*** Text block Section Begins ***

Canadian Law Review’s National Magazine’s new interview with Amanda Chaboryk, Disputes and Litigation Data Lead at Norton Rose Fulbright, talks about her role in advancing tech in law. Below are some notable comments from Chaboryk:

  • "In general, the last decade has seen a lot of changes in the law. We’ve seen increasingly innovative forms of alternative pricing arrangements and insurance products. So in the UK, success fee arrangements include conditional fee arrangements and damage based agreements—which of course are subject to certain conditions."
  • "Just as a whole, the insurance market has developed, with some insurers offering dispute resolution and after the event insurance solutions for both litigation and arbitration. The increase of risk transfer insurance and the sophistication of the market has just been huge for litigation funding and insuring cases as a whole."
  • "If I had to divide the case types into the most common, I would say meritorious claims for damages whether through court or contract—some will be brought by single claimants, some through group actions. The scope is very large, I’ve even seen now some funders funding defamation, divorce and personal injury claims. Years ago I wouldn’t have thought that was possible."
  • "In terms of data stewards, I’ve noticed over the past few years that sometimes law firms will hire consultants or people with different data-related skill sets—especially if you think about different sources of data that law firms have."
  • "Looking at a judgement or a decision—look at all the data points you can, as well as the causative actions and the data that was cited. There’s a lot of publicly available data, and that’s why tools like Lex Machina have been transformational."

Litigation Finance in Arbitration: Current Trends

The mainstreaming of Litigation Finance is expected to continue long after COVID. The practice's use in arbitration has become increasingly common, despite an overall dearth of legislation to regulate it. Stockholm Chamber of Commerce Arbitration Institute details that while third-party legal funding is no longer a new industry, the number of cases in which parties disclose funding agreements is rising. In the early days of funding, such disclosures were left up to individual courts to order, or not. Another initial source of contention was the recoverability of costs paid to funders by clients. The question of whether funders should be limited in the fees and percentages they take remains largely unanswered today—as do questions surrounding security for costs in funded cases. Typically, third-party funding is not reason enough to order security for costs. As a rule, arbiters don’t have authority to identify, or request the identity, of a third-party funder. This led to the SCC encouraging disclosure of any parties with a financial interest in the outcome of a dispute. This includes not just funders, but parent companies and owners. Typically, claimants are offered funding for arbitrations, but in rare cases respondents can receive funding as well.

*** Text block Section Ends ***

What to do: Write the next paragraph of the text on litigation finance, picking up after its final sentence about respondents receiving funding. The data after this point is not needed for the task.

*** Data section Section Begins ***

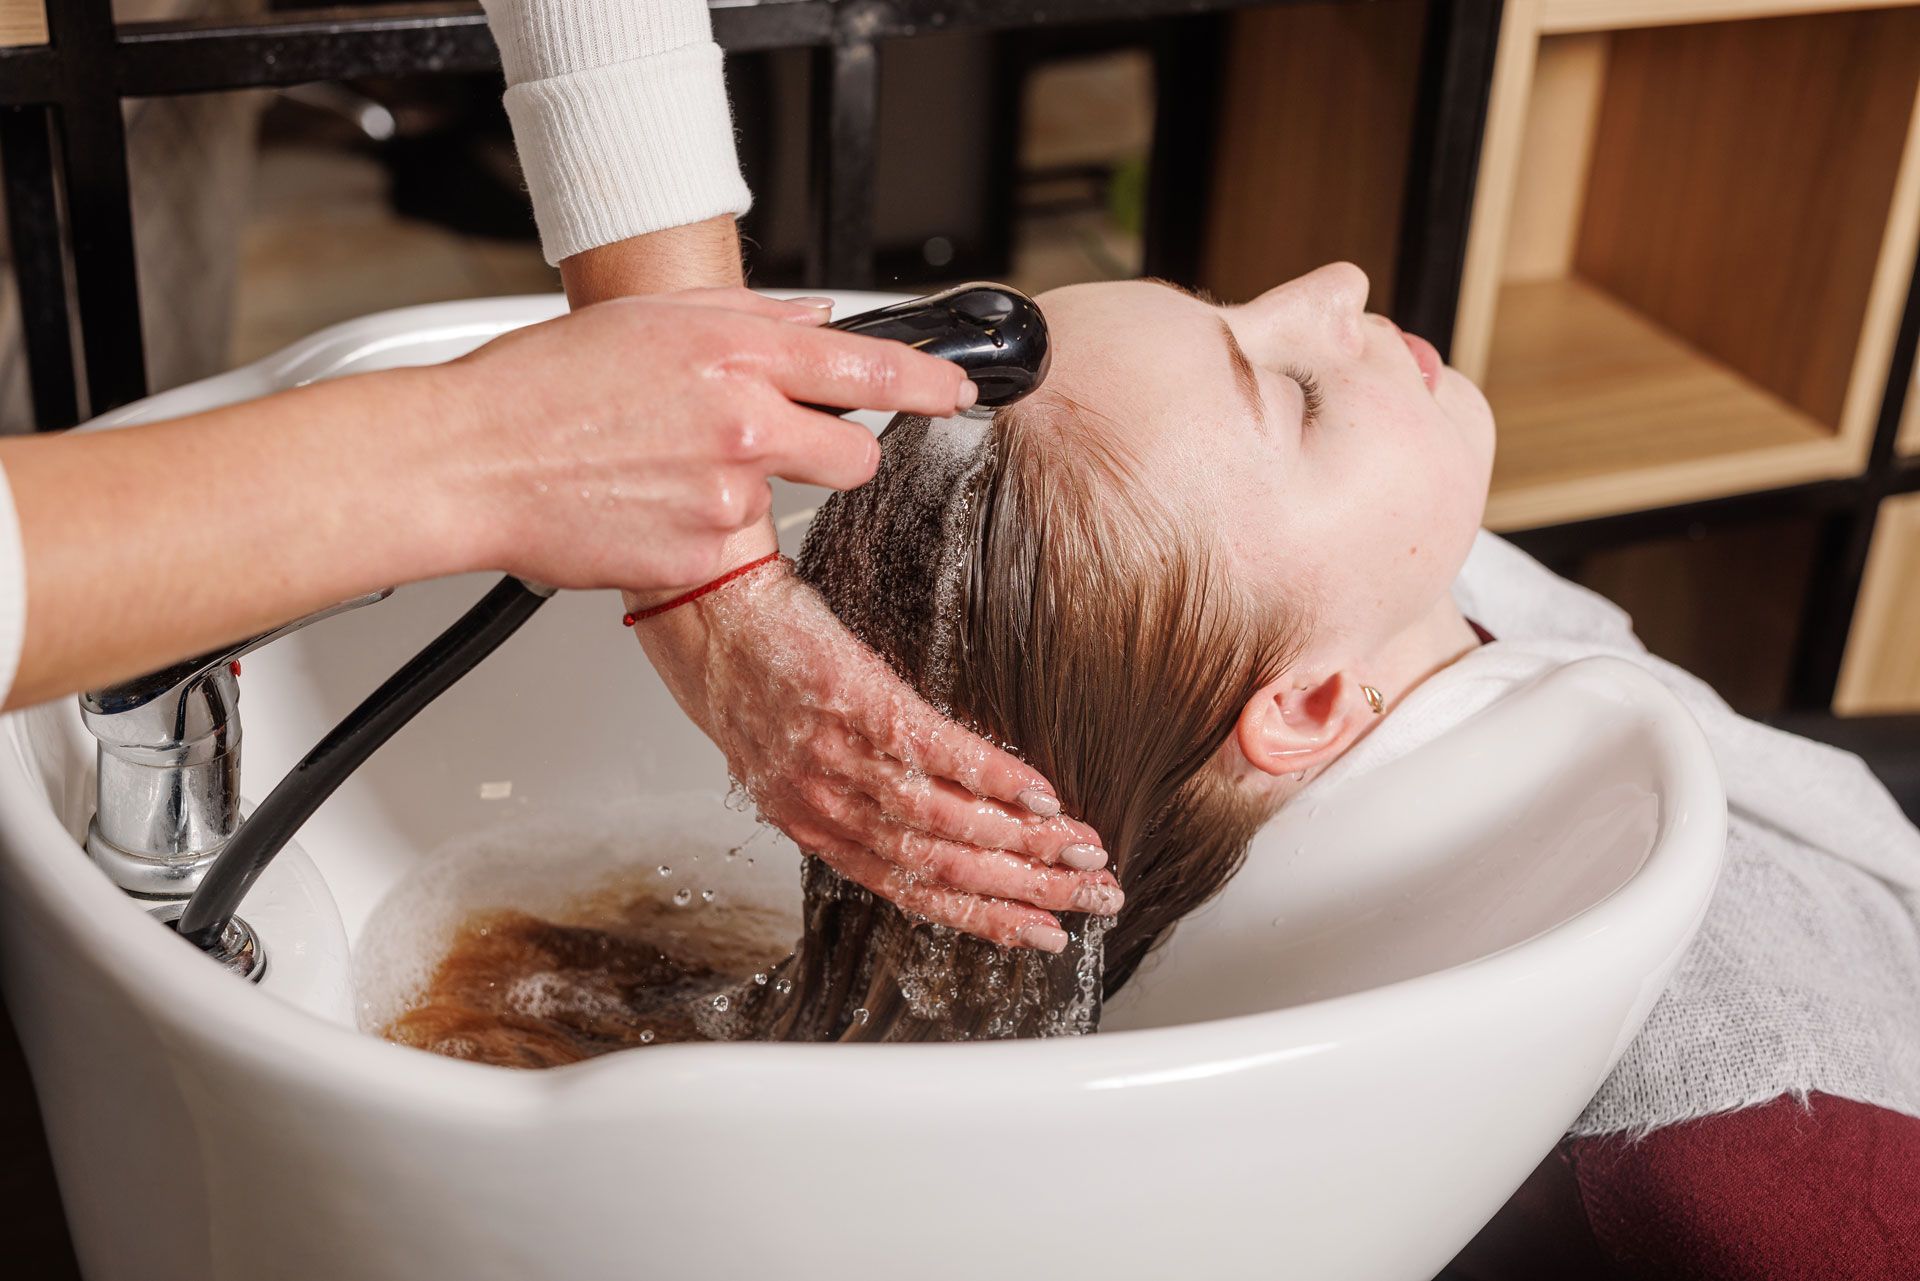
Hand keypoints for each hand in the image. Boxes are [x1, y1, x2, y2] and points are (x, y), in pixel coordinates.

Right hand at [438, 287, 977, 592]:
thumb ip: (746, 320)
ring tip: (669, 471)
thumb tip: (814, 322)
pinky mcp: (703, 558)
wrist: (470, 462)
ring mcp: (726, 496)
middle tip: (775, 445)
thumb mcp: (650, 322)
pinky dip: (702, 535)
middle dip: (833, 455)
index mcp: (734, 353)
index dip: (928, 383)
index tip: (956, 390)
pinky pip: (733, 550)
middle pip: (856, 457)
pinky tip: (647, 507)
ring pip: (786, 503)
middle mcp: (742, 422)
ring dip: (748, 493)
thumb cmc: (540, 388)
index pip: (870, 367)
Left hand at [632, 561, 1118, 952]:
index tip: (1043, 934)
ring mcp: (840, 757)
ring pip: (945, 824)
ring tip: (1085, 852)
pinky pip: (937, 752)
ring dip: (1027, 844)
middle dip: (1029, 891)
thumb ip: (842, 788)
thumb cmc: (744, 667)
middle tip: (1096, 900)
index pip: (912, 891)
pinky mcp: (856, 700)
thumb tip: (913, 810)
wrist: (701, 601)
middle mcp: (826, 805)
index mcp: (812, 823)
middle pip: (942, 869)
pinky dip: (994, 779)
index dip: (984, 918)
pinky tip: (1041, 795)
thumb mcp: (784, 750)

*** Data section Section Ends ***
*** Data section Section Begins ***

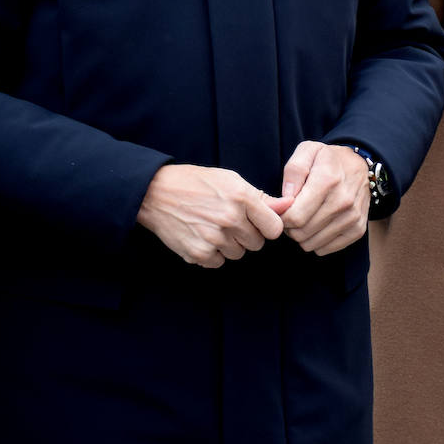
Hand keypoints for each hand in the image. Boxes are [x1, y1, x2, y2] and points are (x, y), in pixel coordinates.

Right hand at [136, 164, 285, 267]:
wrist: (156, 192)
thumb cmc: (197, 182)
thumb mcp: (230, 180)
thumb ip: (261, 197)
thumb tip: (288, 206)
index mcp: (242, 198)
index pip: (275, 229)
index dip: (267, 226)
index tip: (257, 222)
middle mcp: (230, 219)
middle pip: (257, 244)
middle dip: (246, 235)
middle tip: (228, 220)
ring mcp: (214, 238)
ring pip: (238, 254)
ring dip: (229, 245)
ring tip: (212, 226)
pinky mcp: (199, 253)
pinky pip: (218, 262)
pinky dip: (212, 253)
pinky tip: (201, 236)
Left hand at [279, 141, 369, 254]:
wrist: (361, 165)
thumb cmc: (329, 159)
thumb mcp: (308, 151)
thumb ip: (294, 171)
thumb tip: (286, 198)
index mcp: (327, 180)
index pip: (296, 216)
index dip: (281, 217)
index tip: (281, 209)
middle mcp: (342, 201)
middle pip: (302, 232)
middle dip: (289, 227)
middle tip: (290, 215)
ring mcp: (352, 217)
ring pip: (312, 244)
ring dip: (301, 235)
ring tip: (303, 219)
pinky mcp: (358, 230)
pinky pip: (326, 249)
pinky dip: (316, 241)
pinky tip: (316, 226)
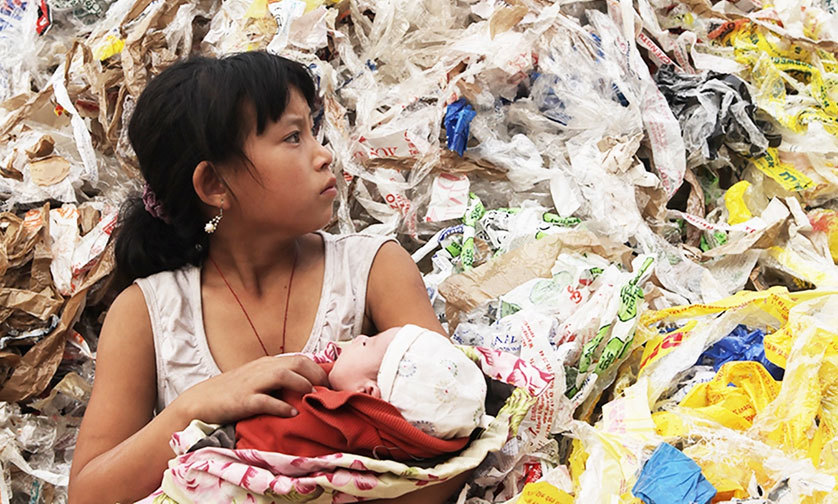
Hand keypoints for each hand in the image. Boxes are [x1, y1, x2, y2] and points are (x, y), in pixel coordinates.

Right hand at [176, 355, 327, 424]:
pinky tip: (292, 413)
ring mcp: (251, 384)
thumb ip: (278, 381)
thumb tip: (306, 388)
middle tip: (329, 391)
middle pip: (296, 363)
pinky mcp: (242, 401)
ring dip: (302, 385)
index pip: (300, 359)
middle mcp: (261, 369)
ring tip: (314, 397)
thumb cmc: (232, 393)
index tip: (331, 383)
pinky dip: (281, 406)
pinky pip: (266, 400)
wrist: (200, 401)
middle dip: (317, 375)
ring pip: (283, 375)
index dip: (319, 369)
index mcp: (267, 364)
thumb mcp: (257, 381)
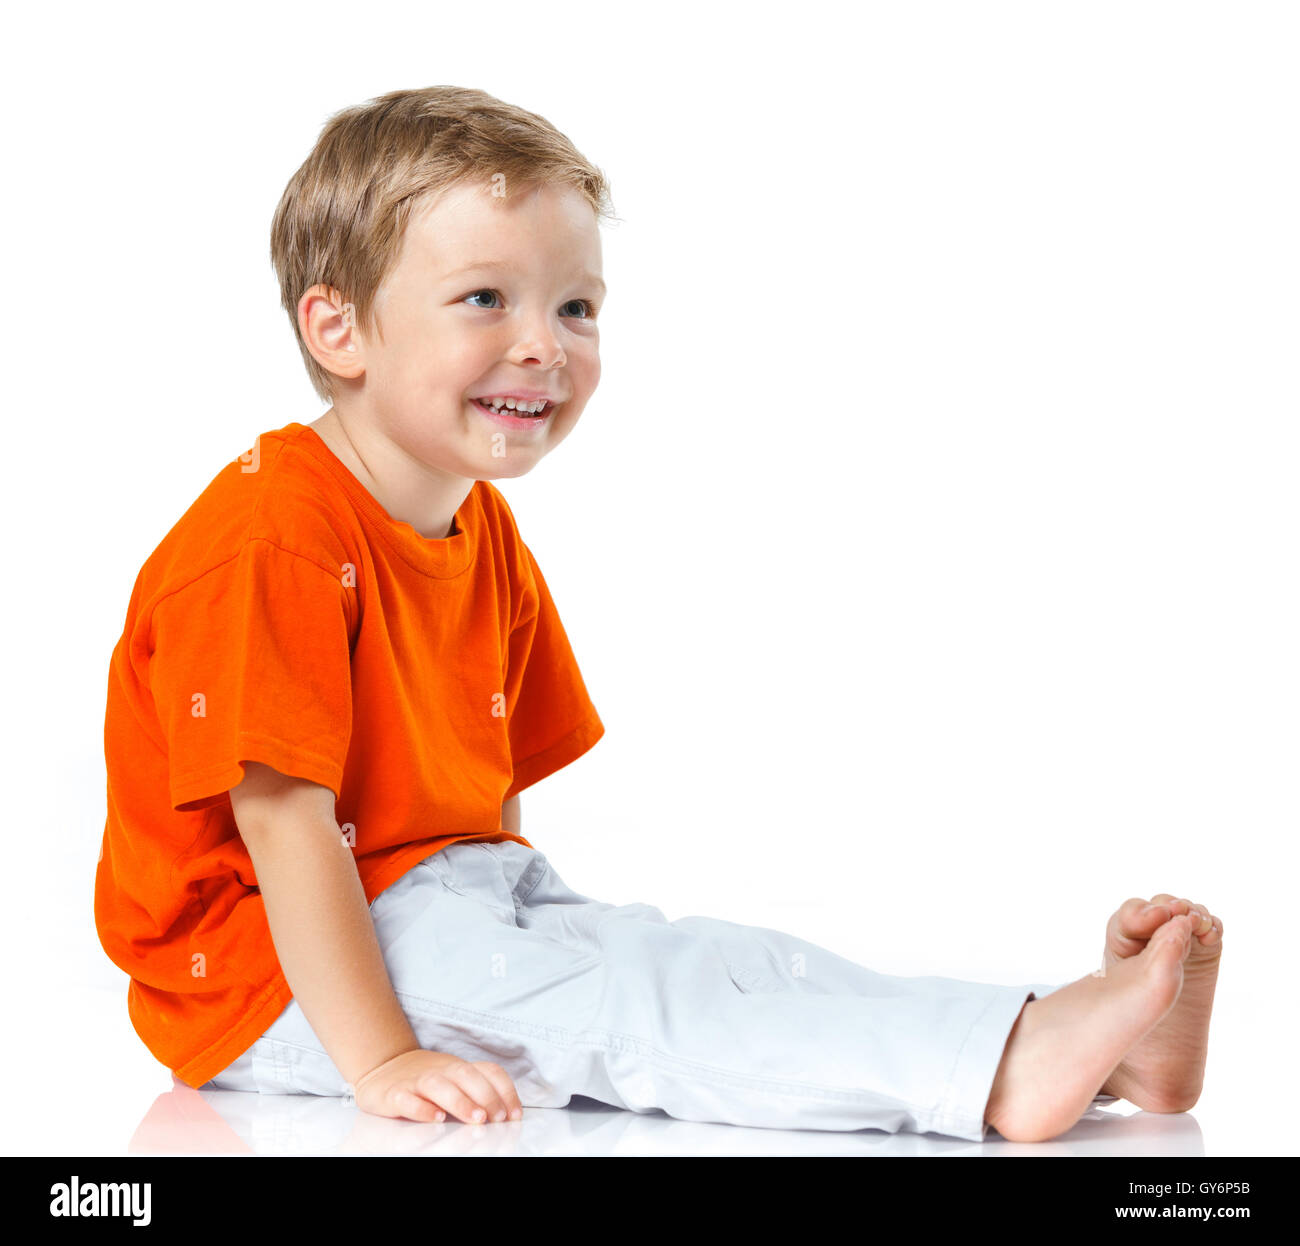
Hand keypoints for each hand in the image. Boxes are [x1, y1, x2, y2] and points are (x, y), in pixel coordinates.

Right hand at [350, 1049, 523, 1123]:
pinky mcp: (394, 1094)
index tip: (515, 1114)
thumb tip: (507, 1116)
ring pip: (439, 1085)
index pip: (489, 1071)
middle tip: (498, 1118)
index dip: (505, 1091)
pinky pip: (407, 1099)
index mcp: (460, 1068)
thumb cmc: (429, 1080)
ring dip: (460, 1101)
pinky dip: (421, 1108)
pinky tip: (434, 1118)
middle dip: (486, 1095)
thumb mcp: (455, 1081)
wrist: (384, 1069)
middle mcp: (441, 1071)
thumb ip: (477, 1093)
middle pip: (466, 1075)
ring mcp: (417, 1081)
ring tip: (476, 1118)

*** Data section Section Ends ***

Expected answer:
How Construction Litigation Funding Can Drive Returns

LF investors are looking to construction and engineering litigation in a bid to diversify earnings. WIth large scale development projects slated for many metropolitan areas, more construction litigation claims are expected in court.  Engineering News Record (ENR) reports that some LF construction portfolios expect to see a 10 to 1 return on investment. Burford is one such firm looking to invest big dollars in construction litigation, noting that construction claims are part of the industry's fabric.  Recently, there have been several LF construction case wins, such as investing $6M in a developer case that saw a settlement of $18M. Another success came by investing $2.1M in a roofing defamation case that saw a $14.5M award. As the real estate and construction LF market matures, large investments are being made in Canada, Australia and the United States. But not everyone is thrilled about the increasing potential of construction LF. Some point out that construction, real estate and engineering fields may become a target for unnecessary legal disputes that only seek to take advantage of once negotiable claims. Others counter that the LF market is too ripe to invest in shaky claims. The premise of LF is to seek quality claims for investment, as the antithesis would drive funders out of business.